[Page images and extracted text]

Start of Block

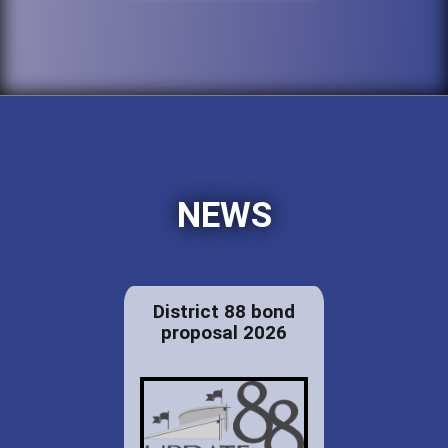
NEWS
District 88 bond
proposal 2026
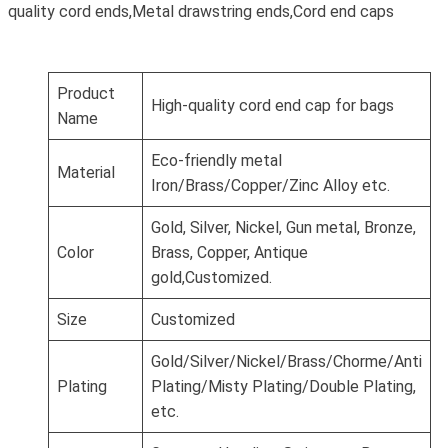
quality cord ends,Metal drawstring ends,Cord end caps
Product
High-quality cord end cap for bags
Name
Eco-friendly metal
Material
Iron/Brass/Copper/Zinc Alloy etc.
Gold, Silver, Nickel, Gun metal, Bronze,
Color
Brass, Copper, Antique
gold,Customized.
Size
Customized
Gold/Silver/Nickel/Brass/Chorme/Anti
Plating
Plating/Misty Plating/Double Plating,
etc.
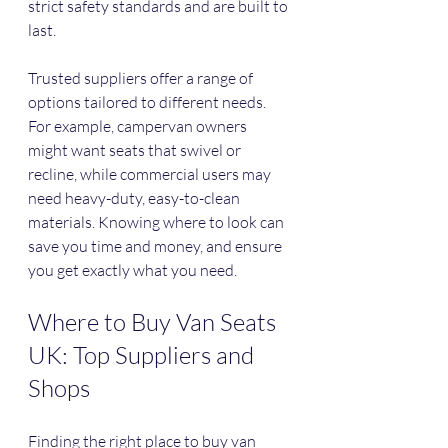
strict safety standards and are built to 
last.
Trusted suppliers offer a range of 
options tailored to different needs. 
For example, campervan owners 
might want seats that swivel or 
recline, while commercial users may 
need heavy-duty, easy-to-clean 
materials. Knowing where to look can 
save you time and money, and ensure 
you get exactly what you need.
Where to Buy Van Seats 
UK: Top Suppliers and 
Shops
Finding the right place to buy van 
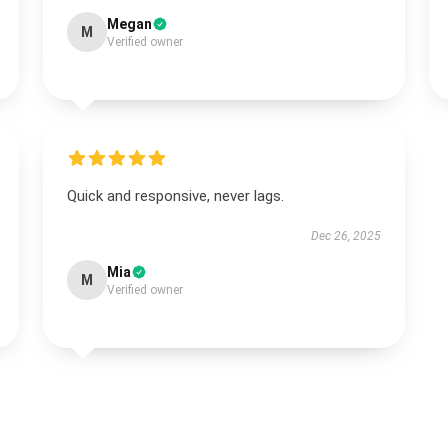
Megan
M
Verified owner
Quick and responsive, never lags.
Dec 26, 2025
Mia
M
Verified owner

End of Block

# [WHAT IS BEING ASKED]
Print each record exactly as it stands, leaving the images out.

# [RESPONSE TO THIS TASK]
NEWS
District 88 bond
proposal 2026
quality cord ends,Metal drawstring ends,Cord end caps
Product
High-quality cord end cap for bags
Name
Eco-friendly metal
Material
Iron/Brass/Copper/Zinc Alloy etc.
Gold, Silver, Nickel, Gun metal, Bronze,
Color
Brass, Copper, Antique
gold,Customized.
Size
Customized
Gold/Silver/Nickel/Brass/Chorme/Anti
Plating
Plating/Misty Plating/Double Plating,
etc.
strict safety standards and are built to 
last.
Trusted suppliers offer a range of 
options tailored to different needs. 
For example, campervan owners 
might want seats that swivel or 
recline, while commercial users may 
need heavy-duty, easy-to-clean 
materials. Knowing where to look can 
save you time and money, and ensure 
you get exactly what you need.
Where to Buy Van Seats 
UK: Top Suppliers and 
Shops
Finding the right place to buy van 
Megan
M
Verified owner
Quick and responsive, never lags.
Dec 26, 2025
Mia
M
Verified owner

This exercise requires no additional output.